Une étude récente menée par des chercheurs de la Durham University Business School révèle que les femmes sont plus susceptibles que les hommes de former des groupes d'amitié étroits sur le lieu de travail.
La recherche, dirigée par le professeur Andrew Parker de l'Université de Durham, a suivi près de 150 employés au cours de leurs 10 premiers mois dans une organisation. Les participants ont été interrogés quatre fois pendant cette période pour évaluer la nature et l'étendue des amitiés qu'ils avaient développées sur le lieu de travail. L'étude a comparé la façon dont les hommes et les femmes abordent la construction de relations dans des contextes professionnels, révélant des différences notables dans les stratégies employées par chaque groupe. Les femmes, selon les résultats, mettent davantage l'accent sur la formation d'amitiés pour leur valeur intrinsèque, ce qui conduit à la création de réseaux sociaux plus robustes et entrelacés.
Ces réseaux sont généralement construits à travers des connexions "ami d'un ami", ce qui signifie que les femmes sont plus enclines à tirer parti des relations existantes pour élargir leurs cercles. En revanche, les hommes sont plus susceptibles de cultiver des amitiés individuelles, en particulier avec d'autres hommes, et ces relations servent souvent des objectifs personnels ou professionnels spécifiques. Les chercheurs ont noté que ces approches différentes pourraient affecter les rôles que les amitiés sur le lieu de travail jouent au sein des organisations.
Cependant, l'étude a également suggéré que ces réseaux pourraient offrir moins d'opportunités d'accès à des contacts influents ou à des ressources améliorant la carrière. D'autre part, les relations plus stratégiques des hommes pourraient conduire à un plus grand accès à des avantages professionnels et à un traitement préférentiel, influençant éventuellement des résultats tels que des promotions ou des augmentations de salaire. L'étude soulève des questions sur l'impact potentiel de ces modèles sur l'égalité en milieu de travail, en particulier en ce qui concerne l'écart de rémunération entre les sexes.
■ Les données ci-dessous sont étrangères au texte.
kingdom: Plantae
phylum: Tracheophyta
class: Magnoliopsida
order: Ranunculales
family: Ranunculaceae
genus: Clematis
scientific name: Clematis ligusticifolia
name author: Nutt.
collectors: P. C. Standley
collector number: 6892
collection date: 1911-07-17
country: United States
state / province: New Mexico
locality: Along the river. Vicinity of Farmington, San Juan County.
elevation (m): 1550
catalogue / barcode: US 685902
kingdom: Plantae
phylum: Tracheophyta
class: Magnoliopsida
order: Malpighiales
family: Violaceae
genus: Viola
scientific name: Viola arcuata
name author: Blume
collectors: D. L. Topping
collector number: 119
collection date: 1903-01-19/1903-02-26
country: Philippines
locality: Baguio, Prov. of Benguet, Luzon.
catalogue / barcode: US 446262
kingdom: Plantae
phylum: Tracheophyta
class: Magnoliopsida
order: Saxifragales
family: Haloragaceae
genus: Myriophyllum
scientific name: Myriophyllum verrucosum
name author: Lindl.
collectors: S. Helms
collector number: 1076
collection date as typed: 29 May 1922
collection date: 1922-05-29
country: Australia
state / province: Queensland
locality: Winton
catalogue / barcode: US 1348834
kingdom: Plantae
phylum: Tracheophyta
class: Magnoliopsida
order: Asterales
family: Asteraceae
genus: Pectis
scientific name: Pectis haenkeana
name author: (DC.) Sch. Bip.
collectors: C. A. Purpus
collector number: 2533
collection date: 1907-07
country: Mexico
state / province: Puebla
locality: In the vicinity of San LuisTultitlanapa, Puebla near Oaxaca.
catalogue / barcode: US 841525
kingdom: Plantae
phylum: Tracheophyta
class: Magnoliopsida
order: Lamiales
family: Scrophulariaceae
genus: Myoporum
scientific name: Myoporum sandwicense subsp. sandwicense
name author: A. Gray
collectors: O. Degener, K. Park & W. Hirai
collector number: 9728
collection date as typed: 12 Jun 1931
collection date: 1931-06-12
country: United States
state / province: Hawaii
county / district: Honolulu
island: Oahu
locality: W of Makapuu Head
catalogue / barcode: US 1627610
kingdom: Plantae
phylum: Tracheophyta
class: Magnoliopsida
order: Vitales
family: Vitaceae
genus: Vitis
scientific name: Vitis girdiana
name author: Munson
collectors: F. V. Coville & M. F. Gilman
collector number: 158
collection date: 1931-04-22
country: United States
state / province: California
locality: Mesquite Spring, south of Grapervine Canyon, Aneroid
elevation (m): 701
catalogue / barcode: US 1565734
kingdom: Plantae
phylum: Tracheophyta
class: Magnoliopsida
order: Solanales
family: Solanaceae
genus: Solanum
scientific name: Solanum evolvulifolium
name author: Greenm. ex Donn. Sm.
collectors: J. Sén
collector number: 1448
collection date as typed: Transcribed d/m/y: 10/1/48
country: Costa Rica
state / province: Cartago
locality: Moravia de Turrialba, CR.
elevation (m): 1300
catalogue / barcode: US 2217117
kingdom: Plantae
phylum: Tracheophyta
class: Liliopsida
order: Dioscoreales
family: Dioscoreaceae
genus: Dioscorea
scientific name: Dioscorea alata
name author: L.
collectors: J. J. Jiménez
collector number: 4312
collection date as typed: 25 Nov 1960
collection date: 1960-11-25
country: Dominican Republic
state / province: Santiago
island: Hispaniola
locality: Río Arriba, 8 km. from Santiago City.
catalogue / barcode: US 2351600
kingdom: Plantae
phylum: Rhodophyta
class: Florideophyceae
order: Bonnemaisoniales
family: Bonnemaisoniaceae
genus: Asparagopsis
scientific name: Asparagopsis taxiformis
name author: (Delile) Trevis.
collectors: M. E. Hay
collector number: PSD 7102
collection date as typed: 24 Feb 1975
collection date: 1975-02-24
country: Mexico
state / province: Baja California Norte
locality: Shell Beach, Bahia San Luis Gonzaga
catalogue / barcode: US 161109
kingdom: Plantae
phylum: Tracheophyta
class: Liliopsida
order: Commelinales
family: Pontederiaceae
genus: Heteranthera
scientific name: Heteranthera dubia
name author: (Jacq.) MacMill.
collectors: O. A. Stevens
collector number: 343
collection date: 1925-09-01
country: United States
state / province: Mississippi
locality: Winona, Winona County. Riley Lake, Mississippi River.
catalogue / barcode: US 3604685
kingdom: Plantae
Les chercheurs soutiennent que la structure des réseaux d'amitié féminins peut limiter l'accès à certains types de connexions professionnelles, ce qui pourrait entraver la progression de carrière.
En revanche, les relations entre les hommes, étant plus axées sur les objectifs, pourraient faciliter l'avancement plus rapide ou un meilleur accès à des projets et à des mentors de haut niveau. Les amitiés sur le lieu de travail sont depuis longtemps reconnues comme cruciales pour le bien-être des employés et la performance globale de l'organisation. Des études antérieures ont montré que des relations interpersonnelles fortes peuvent stimuler l'engagement, la productivité et l'innovation.
Ils suggèrent la mise en œuvre d'initiatives qui encouragent les interactions interdépartementales et les projets de collaboration, visant à créer des opportunités de croissance personnelle et professionnelle.L'étude s'ajoute à un corpus croissant de recherches examinant le rôle du genre dans les relations en milieu de travail et souligne la nécessité d'une exploration plus approfondie de la façon dont les différentes structures sociales affectent les trajectoires de carrière et la culture organisationnelle.Alors que les entreprises continuent à chercher des moyens d'améliorer l'inclusion et l'équité, la compréhension de ces dynamiques devient de plus en plus importante.
L'étude, intitulée "Les différences entre les sexes dans le développement de l'amitié en milieu de travail: aperçus de la dynamique des réseaux", sera publiée dans les réseaux sociaux plus tard cette année et contient des analyses détaillées et des données à l'appui des conclusions tirées de l'étude.